01:36 That’s the code for colliding rocks and bullets, and here is the code for rock-ship collisions. Similar concept here, but now I’m iterating through a copy of the list of rocks.
01:47
For each rock, check if there’s a ship collision. If there is, set the .ship
to None
. For our simple version of the game, there’s only one life. If you had multiple lives, this would be where you adjusted the life counter. Setting the .ship
to None
here has some deep complications in the code.
02:05 What happens if the user presses the acceleration button after the ship is gone? Well, if you don’t modify the code a bit, a program crash will be what happens.
02:15 Line 75 is the first of several places where you can no longer assume that the ship exists. If the ship was wiped out before, you can’t check it for rock collisions.
02:25
rock
collides with None
will bring your code to a rather abrupt ending. This problem extends into the ._handle_input()

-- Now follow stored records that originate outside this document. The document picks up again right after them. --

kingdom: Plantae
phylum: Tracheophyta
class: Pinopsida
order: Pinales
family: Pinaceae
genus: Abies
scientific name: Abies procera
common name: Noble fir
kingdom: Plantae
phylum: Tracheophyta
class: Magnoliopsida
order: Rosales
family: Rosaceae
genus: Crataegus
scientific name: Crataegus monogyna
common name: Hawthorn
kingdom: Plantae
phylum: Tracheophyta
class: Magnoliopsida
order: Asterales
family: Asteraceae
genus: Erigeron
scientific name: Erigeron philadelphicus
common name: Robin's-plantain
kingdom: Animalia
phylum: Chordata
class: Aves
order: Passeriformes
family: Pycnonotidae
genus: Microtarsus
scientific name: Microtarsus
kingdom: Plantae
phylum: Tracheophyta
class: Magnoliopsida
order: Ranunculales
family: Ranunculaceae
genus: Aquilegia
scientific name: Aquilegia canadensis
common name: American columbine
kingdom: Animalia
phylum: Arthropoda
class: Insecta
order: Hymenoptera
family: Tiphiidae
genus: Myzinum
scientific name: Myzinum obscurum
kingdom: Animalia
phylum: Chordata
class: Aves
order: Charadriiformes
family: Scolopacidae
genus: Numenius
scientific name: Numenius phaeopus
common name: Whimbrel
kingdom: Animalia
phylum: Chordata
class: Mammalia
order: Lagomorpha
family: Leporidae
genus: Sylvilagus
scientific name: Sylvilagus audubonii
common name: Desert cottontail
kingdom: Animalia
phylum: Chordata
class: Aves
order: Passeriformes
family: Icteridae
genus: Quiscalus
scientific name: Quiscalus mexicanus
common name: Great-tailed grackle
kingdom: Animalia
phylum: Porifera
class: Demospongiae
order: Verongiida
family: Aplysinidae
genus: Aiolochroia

method as well. Let me show you.
02:36 If the user moves a ship that isn’t there, you’ll get a crash, so lines 40 and 41 exit the input handling method early. There’s a bug in here. You can decide for yourself whether I was too lazy to fix it or left it as an exercise for you. This check isn’t sufficient.
02:52 There are other things that can cause the same problem. See if you can find it.
02:57
This highlights the .ship
being set to None
being used as an indicator for game over. It isn’t an elegant solution. A smarter choice might be to have the aliveness of the ship be a part of the ship’s state, and then with any of the ship’s methods, do nothing if a method is called but the ship is not alive.
03:17 With the clever use of a decorator or a bit of meta-programming, you could have the ship object handle the dead state without having to change the interface.
03:25
Both of these are concepts outside the scope of this course. For now, None
is good enough, but there’s work that could be done here if you wanted to. Let’s go shoot some rocks.
03:41 Now that was kind of satisfying, wasn’t it?
03:47 I told you I wasn’t very good at these things. In the original Asteroids game, the rocks didn’t just disappear. They split into smaller chunks. In the next lesson, you’ll add that capability to your game.